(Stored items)
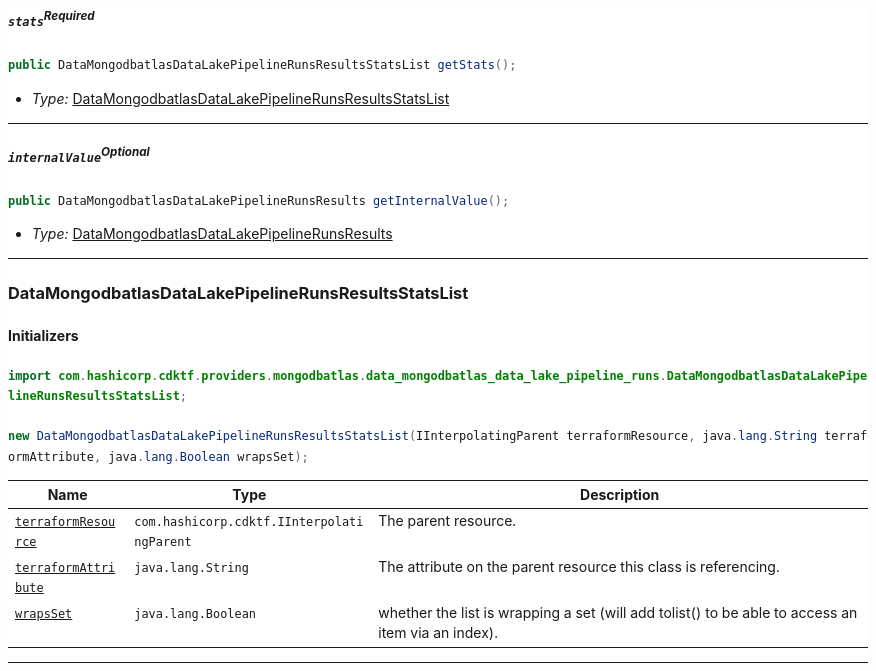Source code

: ##### `stats`<sup>Required</sup> <a name="stats" id="@cdktf/provider-mongodbatlas.dataMongodbatlasDataLakePipelineRuns.DataMongodbatlasDataLakePipelineRunsResultsOutputReference.property.stats"></a>

```java
public DataMongodbatlasDataLakePipelineRunsResultsStatsList getStats();
```

- *Type:* <a href="#@cdktf/provider-mongodbatlas.dataMongodbatlasDataLakePipelineRuns.DataMongodbatlasDataLakePipelineRunsResultsStatsList">DataMongodbatlasDataLakePipelineRunsResultsStatsList</a>

---

##### `internalValue`<sup>Optional</sup> <a name="internalValue" id="@cdktf/provider-mongodbatlas.dataMongodbatlasDataLakePipelineRuns.DataMongodbatlasDataLakePipelineRunsResultsOutputReference.property.internalValue"></a>

```java
public DataMongodbatlasDataLakePipelineRunsResults getInternalValue();
```

- *Type:* <a href="#@cdktf/provider-mongodbatlas.dataMongodbatlasDataLakePipelineRuns.DataMongodbatlasDataLakePipelineRunsResults">DataMongodbatlasDataLakePipelineRunsResults</a>

---


### DataMongodbatlasDataLakePipelineRunsResultsStatsList <a name="DataMongodbatlasDataLakePipelineRunsResultsStatsList" id="@cdktf/provider-mongodbatlas.dataMongodbatlasDataLakePipelineRuns.DataMongodbatlasDataLakePipelineRunsResultsStatsList"></a>

#### Initializers <a name="Initializers" id="@cdktf/provider-mongodbatlas.dataMongodbatlasDataLakePipelineRuns.DataMongodbatlasDataLakePipelineRunsResultsStatsList.Initializer"></a>

```java
import com.hashicorp.cdktf.providers.mongodbatlas.data_mongodbatlas_data_lake_pipeline_runs.DataMongodbatlasDataLakePipelineRunsResultsStatsList;

new DataMongodbatlasDataLakePipelineRunsResultsStatsList(IInterpolatingParent terraformResource, java.lang.String terraformAttribute, java.lang.Boolean wrapsSet);
```

| **Name** | **Type** | **Description** |
| --- | --- | --- |
| <code><a href="#@cdktf/provider-mongodbatlas.dataMongodbatlasDataLakePipelineRuns.DataMongodbatlasDataLakePipelineRunsResultsStatsList.Initializer.parameter.terraformResource">terraformResource</a></code> | <code>com.hashicorp.cdktf.IInterpolatingParent</code> | The parent resource. |
| <code><a href="#@cdktf/provider-mongodbatlas.dataMongodbatlasDataLakePipelineRuns.DataMongodbatlasDataLakePipelineRunsResultsStatsList.Initializer.parameter.terraformAttribute">terraformAttribute</a></code> | <code>java.lang.String</code> | The attribute on the parent resource this class is referencing. |
| <code><a href="#@cdktf/provider-mongodbatlas.dataMongodbatlasDataLakePipelineRuns.DataMongodbatlasDataLakePipelineRunsResultsStatsList.Initializer.parameter.wrapsSet">wrapsSet</a></code> | <code>java.lang.Boolean</code> | whether the list is wrapping a set (will add tolist() to be able to access an item via an index). |

---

■ **Work request**
From the first line of the records through the line with "parent resource. |", reproduce each line exactly and leave the pictures out.

■ **Response to the exercise**
Source code

: ##### `stats`<sup>Required</sup> <a name="stats" id="@cdktf/provider-mongodbatlas.dataMongodbatlasDataLakePipelineRuns.DataMongodbatlasDataLakePipelineRunsResultsOutputReference.property.stats"></a>

```java
public DataMongodbatlasDataLakePipelineRunsResultsStatsList getStats();
```

- *Type:* <a href="#@cdktf/provider-mongodbatlas.dataMongodbatlasDataLakePipelineRuns.DataMongodbatlasDataLakePipelineRunsResultsStatsList">DataMongodbatlasDataLakePipelineRunsResultsStatsList</a>

---

##### `internalValue`<sup>Optional</sup> <a name="internalValue" id="@cdktf/provider-mongodbatlas.dataMongodbatlasDataLakePipelineRuns.DataMongodbatlasDataLakePipelineRunsResultsOutputReference.property.internalValue"></a>

```java
public DataMongodbatlasDataLakePipelineRunsResults getInternalValue();
```

- *Type:* <a href="#@cdktf/provider-mongodbatlas.dataMongodbatlasDataLakePipelineRuns.DataMongodbatlasDataLakePipelineRunsResults">DataMongodbatlasDataLakePipelineRunsResults</a>

---


### DataMongodbatlasDataLakePipelineRunsResultsStatsList <a name="DataMongodbatlasDataLakePipelineRunsResultsStatsList" id="@cdktf/provider-mongodbatlas.dataMongodbatlasDataLakePipelineRuns.DataMongodbatlasDataLakePipelineRunsResultsStatsList"></a>

#### Initializers <a name="Initializers" id="@cdktf/provider-mongodbatlas.dataMongodbatlasDataLakePipelineRuns.DataMongodbatlasDataLakePipelineRunsResultsStatsList.Initializer"></a>

```java
import com.hashicorp.cdktf.providers.mongodbatlas.data_mongodbatlas_data_lake_pipeline_runs.DataMongodbatlasDataLakePipelineRunsResultsStatsList;

new DataMongodbatlasDataLakePipelineRunsResultsStatsList(IInterpolatingParent terraformResource, java.lang.String terraformAttribute, java.lang.Boolean wrapsSet);
```

| **Name** | **Type** | **Description** |
| --- | --- | --- |
| <code><a href="#@cdktf/provider-mongodbatlas.dataMongodbatlasDataLakePipelineRuns.DataMongodbatlasDataLakePipelineRunsResultsStatsList.Initializer.parameter.terraformResource">terraformResource</a></code> | <code>com.hashicorp.cdktf.IInterpolatingParent</code> | The parent resource. |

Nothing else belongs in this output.